We’re seeing a TREMENDOUS amount of building in Chicago of new luxury apartment buildings. In the past year we’ve seen occupancy rates decrease overall in class A luxury apartment buildings. Newer buildings are offering even more concessions and we will see these continue into the spring market as more buildings come on line and even more in 2019. With these concessions in BRAND NEW luxury buildings it is just one more obstacle to get first time home buyers to purchase as long as they don’t need to (having children for example might create a “need”). If they’re single or a couple with no plans for children the rent concessions of these beautiful buildings does provide downward pressure on the housing market. These are typically well to do individuals who pay a large amount of state tax and would be looking at homes, even if a one bedroom that have healthy property tax bills.

At the end of the day, I do not believe we will see any major market shifts across the board because of this. We may see it in certain areas of the market, One Beds priced from 400 to 550k for instance in the downtown market. But for the overall market I do not see much of an effect in Chicago. However, it is something to watch.

Fear Mongering 

Leading up to the passage of this bill and the many versions of it those in the Real Estate industry were posting on social media left and right about how you need to call your congressmen and congresswomen and urge them to vote down this bill. Posts would read “This will lower property values by over 10%” and the like. The National Association of Realtors and the Illinois Association sent me countless e-mails urging me to “take action!”

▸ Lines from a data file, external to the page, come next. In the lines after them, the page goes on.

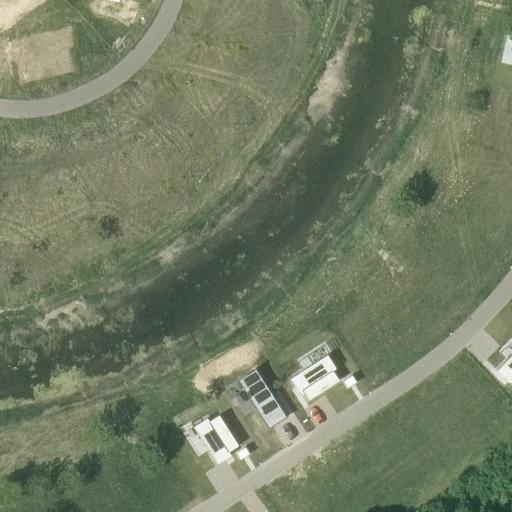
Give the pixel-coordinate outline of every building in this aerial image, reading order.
[(201,0),(199,0),(189,21),(227,40),(242,11),(225,3),(221,10),(201,0)] [(35,24),(39,67),(65,65),(63,41),(69,40),(67,21),(35,24)] [(212,70),(227,41),(189,21),(177,44),(199,56),(196,62),(212,70)] [(35,24),(3,27),(5,46),(12,46),(14,70),(39,67),(35,24)] [(135,120),(124,98),(101,110),(119,147),(149,133),(141,117),(135,120)] [(119,148),(101,110),(78,121),(88,143),(82,146),(89,162),(119,148)] [(33,155),(33,130),(8,130),(7,173),(39,173),(40,155),(33,155)] [(300,337),(282,351),(300,373),(318,360),(300,337)] [(511,354),(496,371),(507,382),(511,379),(511,380),(511,354)] [(256,410),(257,411),(259,410),(269,426),(267,427),(268,428),(286,417),(255,368),(254,369),(255,371),(240,380),(247,391),(245,392),(248,398),(250,396),(258,409),(256,410)] [(347,388),(356,382),(352,375),(343,381),(347,388)] [(203,411),(182,422),(197,447),(218,435),(203,411)] [(240,460),(249,454),(245,447),(236,453),(240,460)]
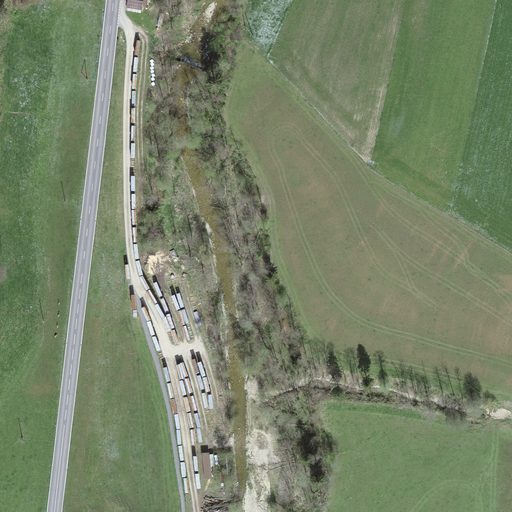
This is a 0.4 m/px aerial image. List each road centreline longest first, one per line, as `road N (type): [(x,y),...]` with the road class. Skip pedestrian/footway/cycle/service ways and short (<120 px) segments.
road 1 (secondary): [(54,511),(113,0)]
road 2 (track): [(196,511),(168,357),(136,283),(128,241),(131,36),(111,15)]
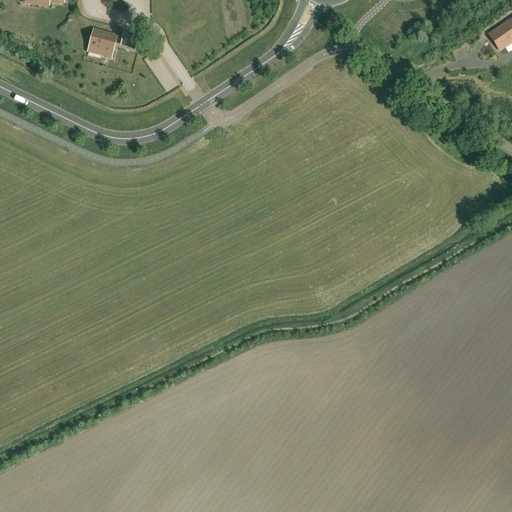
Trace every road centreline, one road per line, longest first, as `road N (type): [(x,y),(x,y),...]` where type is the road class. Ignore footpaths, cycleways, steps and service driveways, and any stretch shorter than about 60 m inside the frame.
road 1 (unclassified): [(511,147),(373,54),(353,51),(319,57),(225,121),(203,104)]
road 2 (tertiary): [(0,86),(117,138),(157,133),(203,104)]
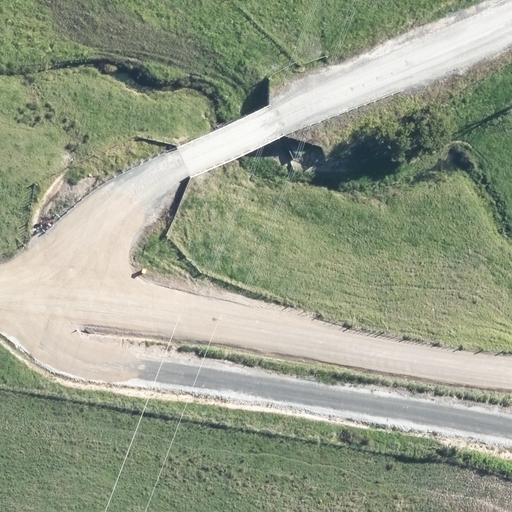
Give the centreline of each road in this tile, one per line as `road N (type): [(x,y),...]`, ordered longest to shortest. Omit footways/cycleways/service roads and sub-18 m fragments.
road 1 (residential): [(62,300),(84,234),(187,157),(511,17)]
road 2 (unclassified): [(511,433),(78,360),(39,335),(62,300)]
road 3 (tertiary): [(511,364),(244,350),(62,300)]
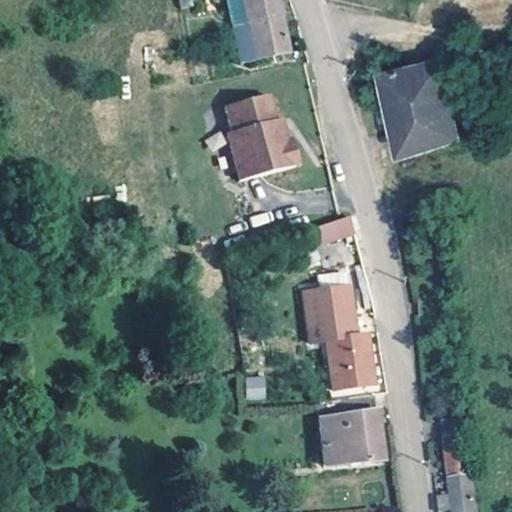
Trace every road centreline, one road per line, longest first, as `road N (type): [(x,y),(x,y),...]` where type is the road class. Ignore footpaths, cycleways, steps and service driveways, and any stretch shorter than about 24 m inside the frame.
road 1 (residential): [(322,27),(383,256),(416,511)]
road 2 (track): [(511,107),(451,44),(322,27)]
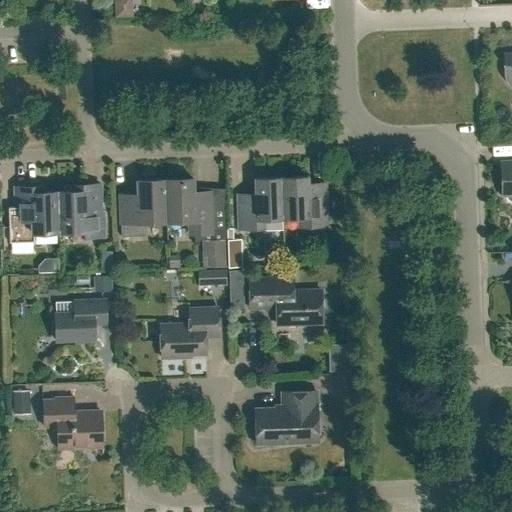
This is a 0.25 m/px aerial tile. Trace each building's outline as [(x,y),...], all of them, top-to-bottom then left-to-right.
[(511,52),(503,53),(504,74),(504,77),(505,78),(506,81),(507,82),(508,83),(509,85),(511,87),(511,52)] [(511,160),(500,161),(502,195),(505,195),(506,199),(509,201),(511,202),(511,160)] [(326,226),(325,195),(313,195),(313,184),(307,184),(307,176),(281,177),(282,218),(283,218),(299,217),(299,227),(326,226)] [(281,177),(255,178),(256,197),(238,198),(239,229),(265,228),(265,230),(282,229),(282,230),(283,230),(283,218),(282,218),(281,177)] [(193,178),(165,179),(166,221),(188,221),(189,234),(226,232),(225,200),(212,201),(212,199),(194,199),(193,178)] [(165,179),(137,180),(138,202),(120,202),(121,236),(145,235),(144,222),(166,221),(165,179)] [(100,184),(71,185),(72,191),(57,191),(59,232),(84,231),(84,237),(104,236),(103,213),(101,213),(100,184)] [(34,241),(34,233),(59,232),(57,191),(43,192),(43,186),(14,187),(15,207),(8,207),(9,242),(34,241)] [(228,267),(242,267),(241,239),(233,239),(232,228),(227,228),(227,240),(228,266),(228,267)] [(227,240),(202,241),(203,267),(228,266),(227,240)] [(93,243),(94,260),(107,260),(106,242),(93,243)] [(225,269),(212,269),(212,283),(225,283),(225,269)] [(230,308),(244,307),(242,269),(228,270),(230,308)] [(248,278),(249,308),(276,307),(276,324),(322,323),(321,290),(292,291),(292,277),(248,278)] [(95,339),(94,324),(106,323),(105,299),(81,300),(82,312),(54,313),(56,341),(95,339)] [(160,324),(161,358),(180,357),(179,354),(205,353),(205,337),(218,336),(217,307),(189,308),(189,323),(160,324)] [(237,314),(237,339),(253,339),(253,314),(237,314)] [(317,403),(316,403),(315,390),(282,391),(282,408),(255,408),(256,443),(309,441),(308,416),(317,416),(317,403)] [(103,444),(101,412),(74,413),(74,399),(42,400),(43,426),(56,425),(57,446),(103,444)]
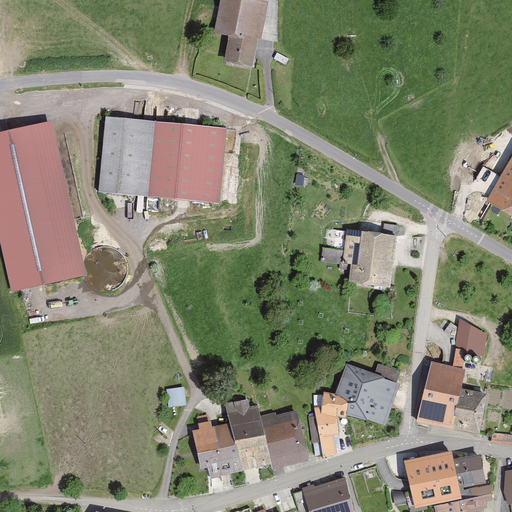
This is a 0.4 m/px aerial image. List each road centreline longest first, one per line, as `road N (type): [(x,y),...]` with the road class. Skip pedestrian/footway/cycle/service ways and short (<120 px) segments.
road 1 (tertiary): [(439,216),(258,111),(189,84),(110,76),(0,84)]
road 2 (residential): [(159,510),(213,504),(408,443)]
road 3 (residential): [(439,216),(408,443)]
road 4 (residential): [(0,500),(159,510)]
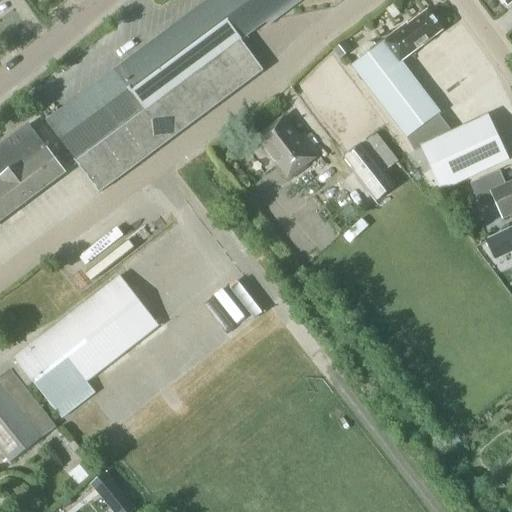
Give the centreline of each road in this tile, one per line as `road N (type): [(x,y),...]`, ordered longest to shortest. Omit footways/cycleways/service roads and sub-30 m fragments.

As much as I appreciate those in our industry looking out for the best interest of our clients and my profession, we sometimes do more harm then good. Think back to the crash. Enough said.

If this fear mongering continues it can be enough to unintentionally scare the market. It was posts like this which lead some of my clients to reach out to me worried. Most of these posts didn’t explain all the changes to the bill. When they did explain the changes they did so in a slanted way. I’m not trying to advocate for this bill, instead I’m just trying to give information and let cooler heads prevail. Frantic social media posting without giving consumers substance does no good and only confuses and panics people. What happens to markets when people are confused and panic?

In Summary…. 

At the end of the day the only way we will know how the market will adjust will be to watch it. From talking with clients and those in the industry, I do not see the Chicago market decreasing in home values. Our inventory is low. Buyers in recent years have been extremely well qualified and continue to be very well qualified. Those who want to buy are not changing their minds. Sure those on the fence may have some pause, but I don’t believe the tax bill will be enough to push them off the fence. If anything it will be other factors that may do so.